Cyber Incident Victim: Texas Orthopaedics & Sports Medicine

Texas Orthopaedics & Sports Medicine (TOSM) detected suspicious activity involving its internal information systems on November 28, 2022. The organization promptly engaged external forensic and data security specialists to investigate the incident. The investigation determined that an unauthorized third party had accessed and extracted information from TOSM's systems during a specific eight-day window between November 22 and November 29, 2022. Compromised data included sensitive patient information such as dates of birth, medical diagnoses, disability status details, driver's license numbers, comprehensive health insurance information (including group/plan numbers and policy details), and medical history records. The breach affected 537 individuals whose data resided on the compromised systems. TOSM's notification stated no evidence emerged suggesting actual misuse of the stolen information following the incident.

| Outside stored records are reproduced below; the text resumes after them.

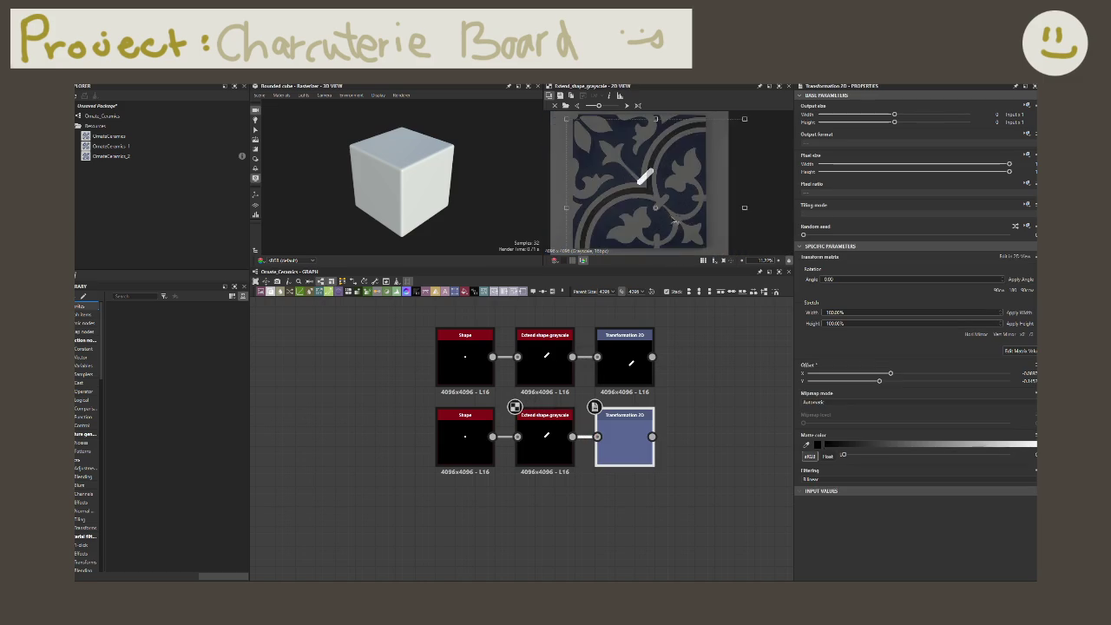
scroll(679, 252, down, 5)
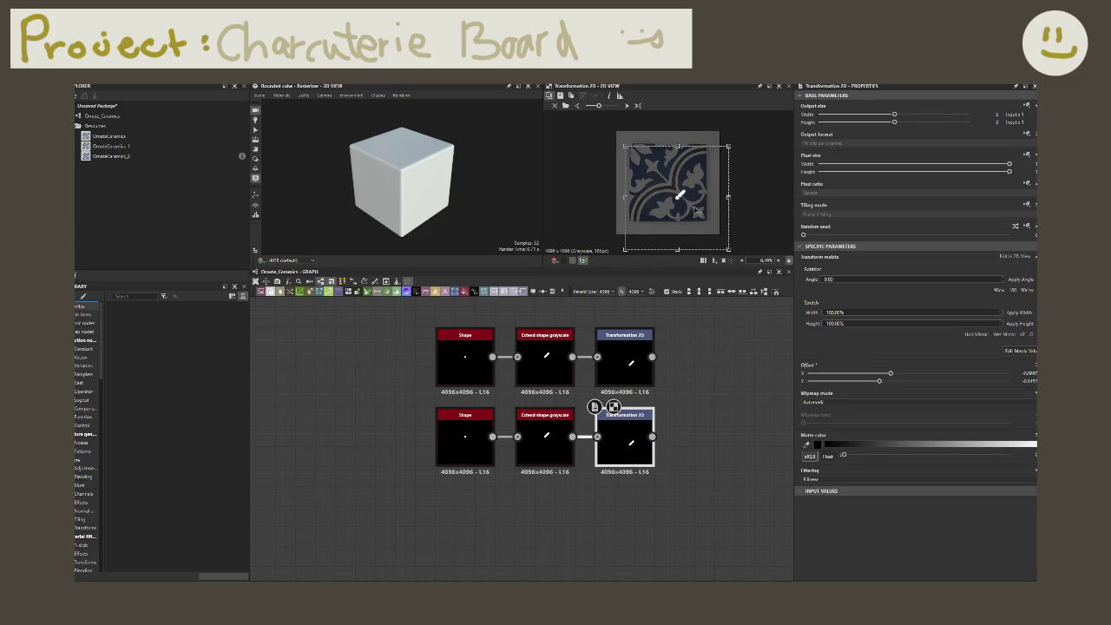
scroll(697, 213, up, 3)
scroll(694, 187, down, 1)
drag(700, 195, 704, 234)
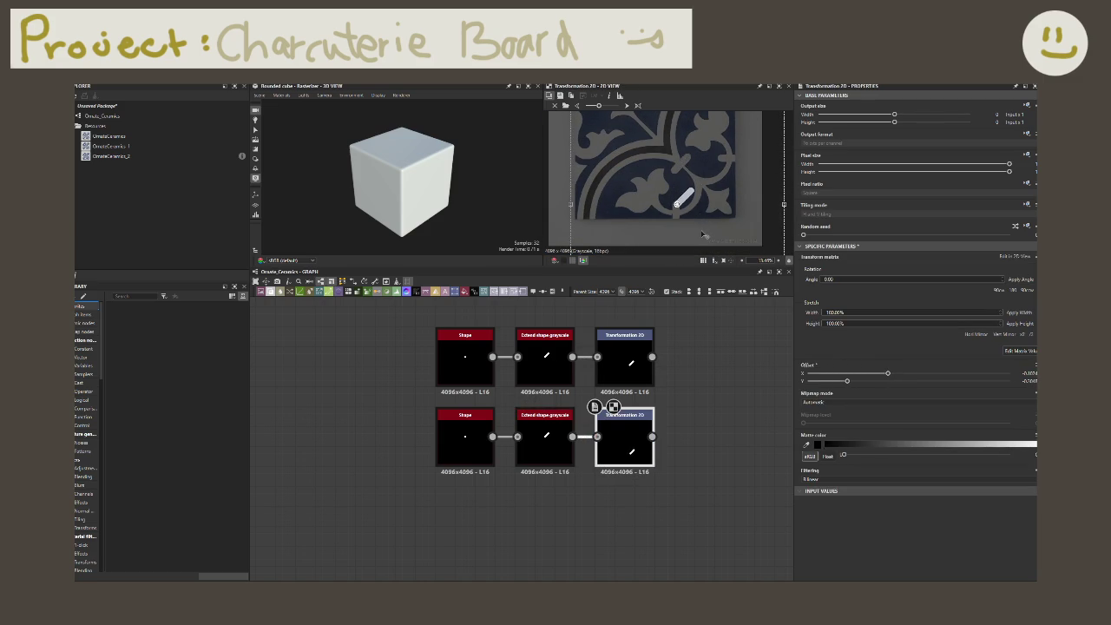
- Make the copied bar horizontal with Extension angle 0, testing then undoing Extension position 0
click(545, 438)
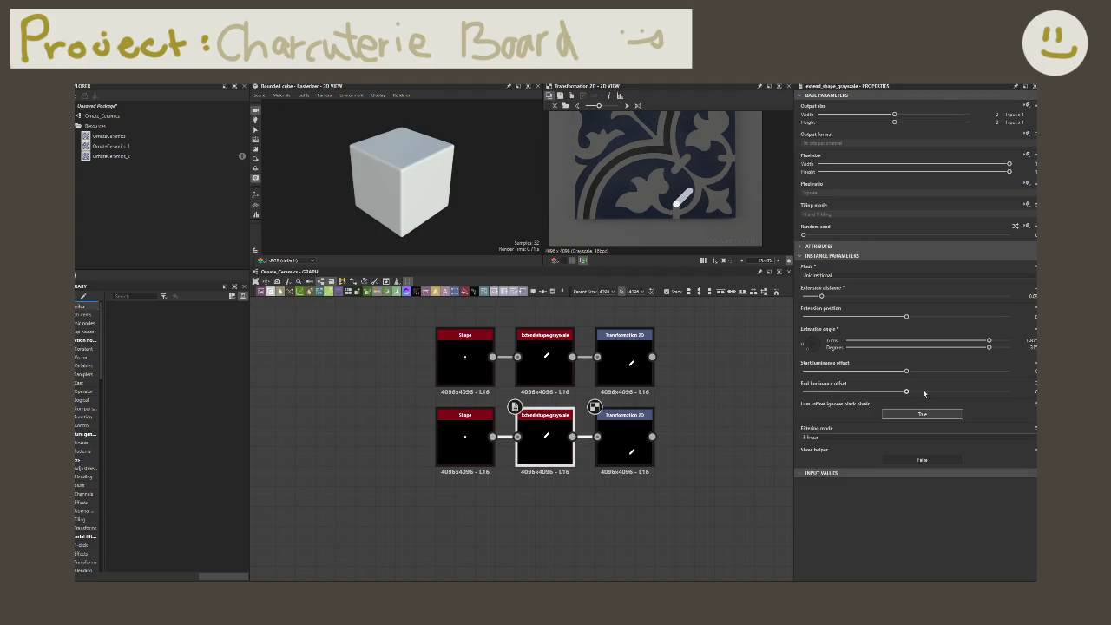
drag(995, 341, 886, 340)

Upon confirming the breach, TOSM implemented immediate containment measures including system-wide password modifications to secure its environment. The organization notified relevant regulatory authorities, including the U.S. Department of Health and Human Services (HHS), in compliance with breach reporting obligations. As a precautionary response to potential identity theft risks stemming from the exposed data elements, TOSM offered affected individuals complimentary credit monitoring and identity protection services. The organization publicly committed to enhancing its security posture through the implementation of additional protective measures to prevent recurrence of similar incidents, though specific technical or procedural changes were not detailed in available disclosures. Forensic analysis focused on determining the intrusion's scope and identifying affected individuals for notification purposes.